Recounting the ordeal, she said they had run out of food and water on the stalled boat. "We had to trade with fishermen to get fish and vegetables to eat," she said, adding that the rescue was timely because some passengers were starting to fall sick.

The rescue ship, which was deployed after the stranded crew made radio contact with the UN refugee agency, brought food, water and medicine for the refugees. In Monrovia, the returnees were received by UNHCR and transported back to their home areas around the capital. Two sick passengers were taken away in an ambulance.

"We are grateful for UNMIL support," said Theophilus Vodounou, UNHCR's Senior Operations Coordinator and Officer-in-Charge in Liberia. He noted that it would have been difficult to reach the spontaneous returnees in Harper as security constraints have so far prevented the refugee agency from resuming operations in the area.

Many of the rescued returnees said they had come back to Liberia because of the presence of UNMIL and the current peace initiative. Similar reasons were cited by some of the 441 refugees who recently returned on their own from Sierra Leone's Gerihun camp and are now hosted in Monrovia's Perry Town camp for internally displaced persons (IDPs).
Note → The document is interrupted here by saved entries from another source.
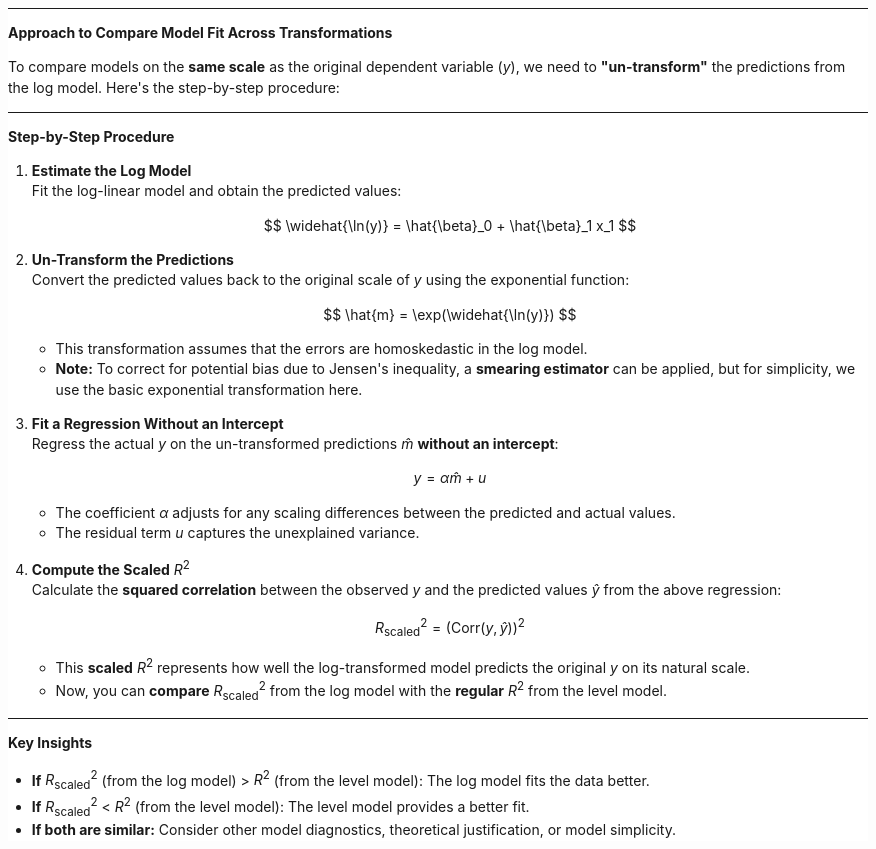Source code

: ------------------------------------------------------------------------

**Approach to Compare Model Fit Across Transformations**

To compare models on the **same scale** as the original dependent variable ($y$), we need to **"un-transform"** the predictions from the log model. Here's the step-by-step procedure:

------------------------------------------------------------------------

**Step-by-Step Procedure**

1.  **Estimate the Log Model**\
    Fit the log-linear model and obtain the predicted values:

    $$
    \widehat{\ln(y)} = \hat{\beta}_0 + \hat{\beta}_1 x_1
    $$

2.  **Un-Transform the Predictions**\
    Convert the predicted values back to the original scale of $y$ using the exponential function:

    $$
    \hat{m} = \exp(\widehat{\ln(y)})
    $$

    -   This transformation assumes that the errors are homoskedastic in the log model.
    -   **Note:** To correct for potential bias due to Jensen's inequality, a **smearing estimator** can be applied, but for simplicity, we use the basic exponential transformation here.

3.  **Fit a Regression Without an Intercept**\
    Regress the actual $y$ on the un-transformed predictions $\hat{m}$ **without an intercept**:

    $$
    y = \alpha \hat{m} + u
    $$

    -   The coefficient $\alpha$ adjusts for any scaling differences between the predicted and actual values.
    -   The residual term $u$ captures the unexplained variance.

4.  **Compute the Scaled** $R^2$\
    Calculate the **squared correlation** between the observed $y$ and the predicted values $\hat{y}$ from the above regression:

    $$
    R^2_{\text{scaled}} = \left( \text{Corr}(y, \hat{y}) \right)^2
    $$

    -   This **scaled** $R^2$ represents how well the log-transformed model predicts the original $y$ on its natural scale.
    -   Now, you can **compare** $R^2_{\text{scaled}}$ from the log model with the **regular** $R^2$ from the level model.

------------------------------------------------------------------------

**Key Insights**

-   **If** $R^2_{\text{scaled}}$ (from the log model) \> $R^2$ (from the level model): The log model fits the data better.
-   **If** $R^2_{\text{scaled}}$ \< $R^2$ (from the level model): The level model provides a better fit.
-   **If both are similar:** Consider other model diagnostics, theoretical justification, or model simplicity.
They said 2,000 people left Gerihun camp in all, some of whom may have settled in other IDP camps near Monrovia.

Italian non-governmental organisation Intersos also reported that some Liberian families are returning from Guinea and Ghana every day, going back to areas like Ganta, Saclepea and Gbarnga where UNHCR has no access due to the still-fragile and unpredictable security situation.

As returnee numbers grow and UNMIL deployment expands in Liberia, UN agencies have called for the easing of security measures in areas of return where security has improved, so that UN aid workers can assist the returnees. The agencies are preparing to return as soon as a decision is taken on their recommendations.

UNHCR is standing by to start its reintegration programme for returnees once it can resume operations in areas of return. Under the programme, the agency and its partners will rehabilitate schools and clinics, rebuild roads, and provide water and sanitary facilities in these areas. Returnees will receive food aid, farming tools, blankets, mats, corrugated iron for roofs and brick-making machines to rebuild permanent homes.

The UN refugee agency expects spontaneous returns to increase through the course of this year and in the run-up to the elections scheduled for the second half of 2005. It plans to start facilitating returns from the region in September, after the rainy season - pending UNMIL deployment and improved security in areas of return.

UNHCR has appealed for $39 million for its operations in Liberia this year, including programmes to repatriate and reintegrate 150,000 returning IDPs and refugees. In the longer run, the agency hopes to help an estimated 320,000 Liberian refugees in West Africa to go home.